In February, Activision executives publicly expressed their doubts about the PlayStation 2. Speaking with analysts following yet another record earnings report, the company said that their continued support of the nine-year-old console would be contingent on Sony cutting its price.
Just over one month later, Activision and potential PS2 owners looking for frugal recession-era entertainment saw their wishes granted. Beginning on April 1, Sony is cutting the price of the PS2 in the US and Canada to $99/C$99. That's a $30 discount from the previous price point of the console, which was set at $129.99 back in 2006, two years after a dramatically thinner "Slimline" form factor was introduced.
The price cut is being mirrored in mainlaind Europe too, with the recommended retail price for the region dropping to €99 throughout the eurozone. The UK, however, is being left in the cold with a SCEUK rep confirming to GameSpot that there were "currently no plans to cut the price of PS2 in the UK."
Announcing the price cut, SCEA president Jack Tretton emphasized that "demand for PlayStation 2 remains strong throughout the world." He went on to suggest that the price cut would serve to boost PS3 sales down the line because it will serve to "bring in new consumers" to the PlayStation brand. Sony also promised continuing to support the platform "with new titles that appeal to families and casual gamers."
David Reeves, president of SCEE, highlighted the releases of SingStar Queen and MotorStorm: Arctic Edge as evidence for the "continued growth of the platform's library of content."
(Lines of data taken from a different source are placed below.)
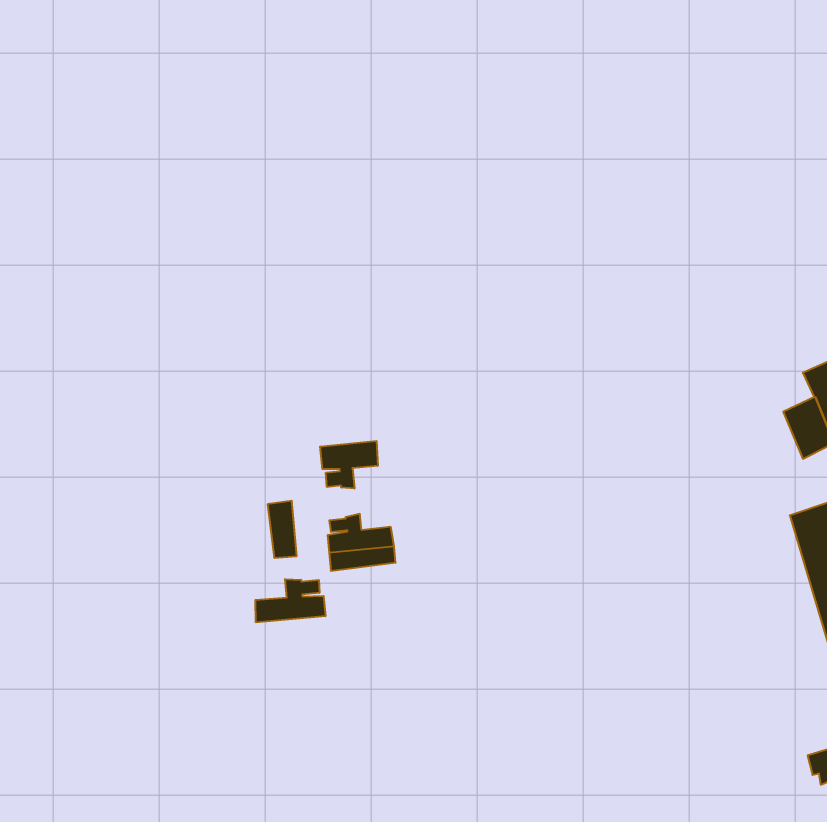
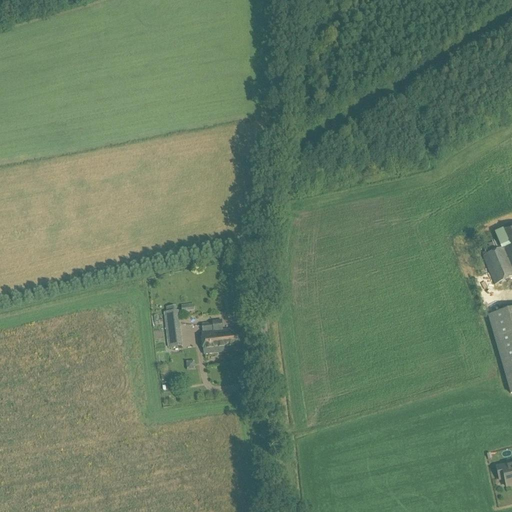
building: [320,441,378,489] -> none
building: [255,579,325,622] -> none

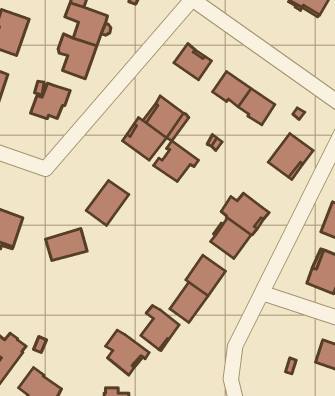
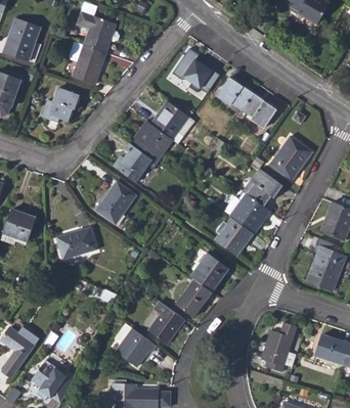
building: [154,141,199,182] -> [113,143,156,182]
building: none -> [243,169,281,207]
building: none -> [260,321,296,372]

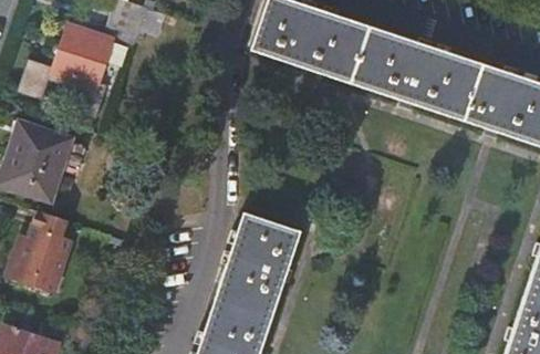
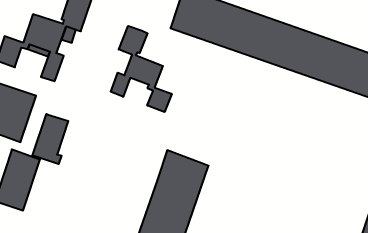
building: none -> [111,26,172,112]
building: none -> [33,114,68,164]

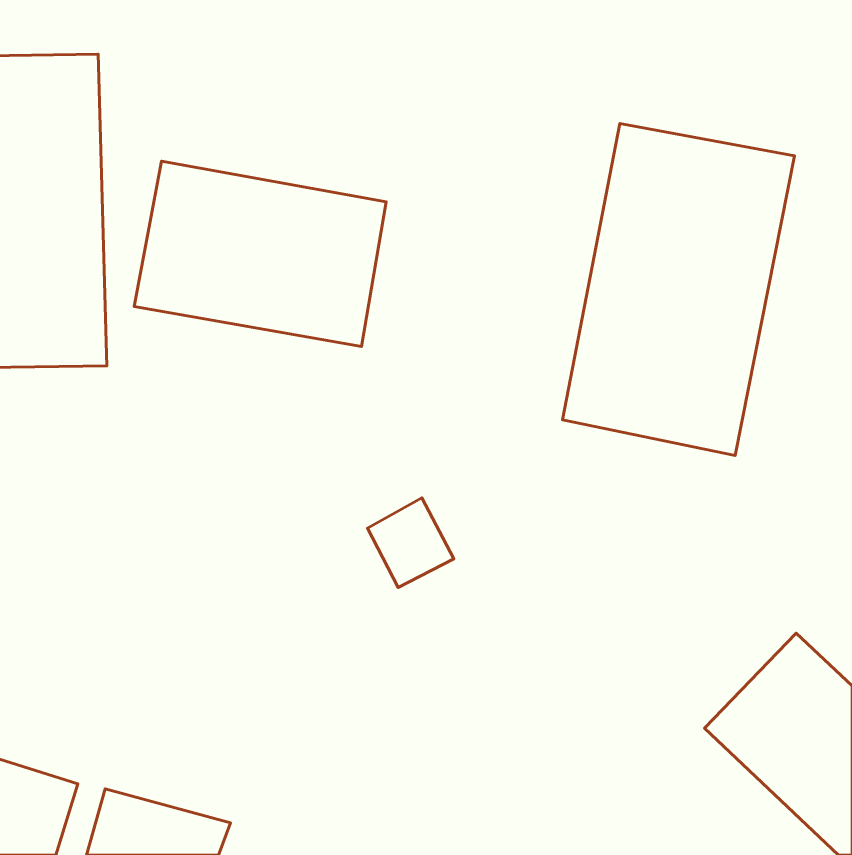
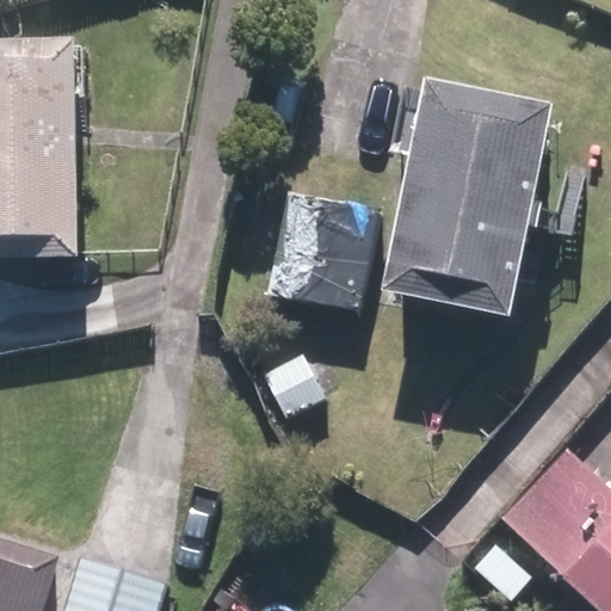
building: [134,161,386,346] -> none
building: none -> [273,195,377,311]

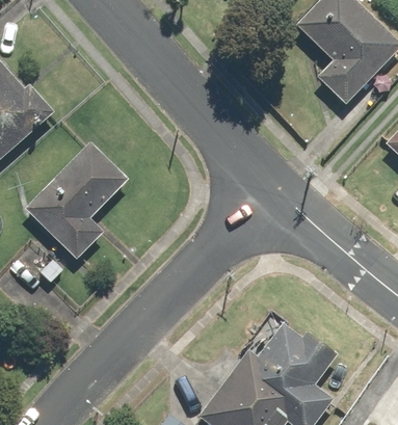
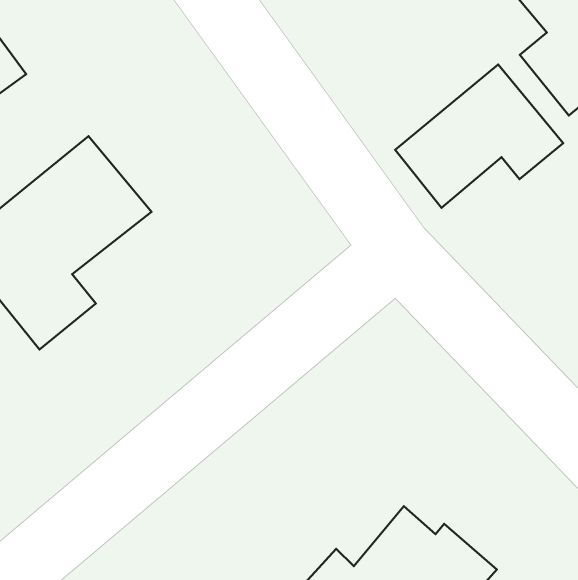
building: none -> [395,65,563,208]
The now-very-affordable Slimline PS2 is less than one third the thickness of the original model, which first went on sale in the US in October 2000 for $299.99. At the time, Sony justified the then-high price point by the fact that the gaming device also played DVDs--then a cutting-edge feature. The PS2 went on to become the most popular console of all time, shipping more than 140 million units worldwide as of last summer and having 136 million sell-in units as of December 31.
Also last summer, Sony predicted that the PlayStation 3 would eventually overtake its elder brother's retail milestone. Unfortunately, sales of the console have lagged behind those of the Wii and Xbox 360 almost every month since its 2006 launch, thanks in large part to its high price. Currently, the PS3 is available in an a la carte $399.99 80GB model or as part of a limited-edition $499.99 160GB bundle containing the double-platinum hit Uncharted: Drake's Fortune. By contrast, the top-selling Wii is just $249.99, while the Xbox 360 is available in three models--the $399.99 120GB Elite, the $299.99 60GB Pro, and the hard-drive-less $199.99 Arcade--with similar pricing and sales discrepancies seen across the world.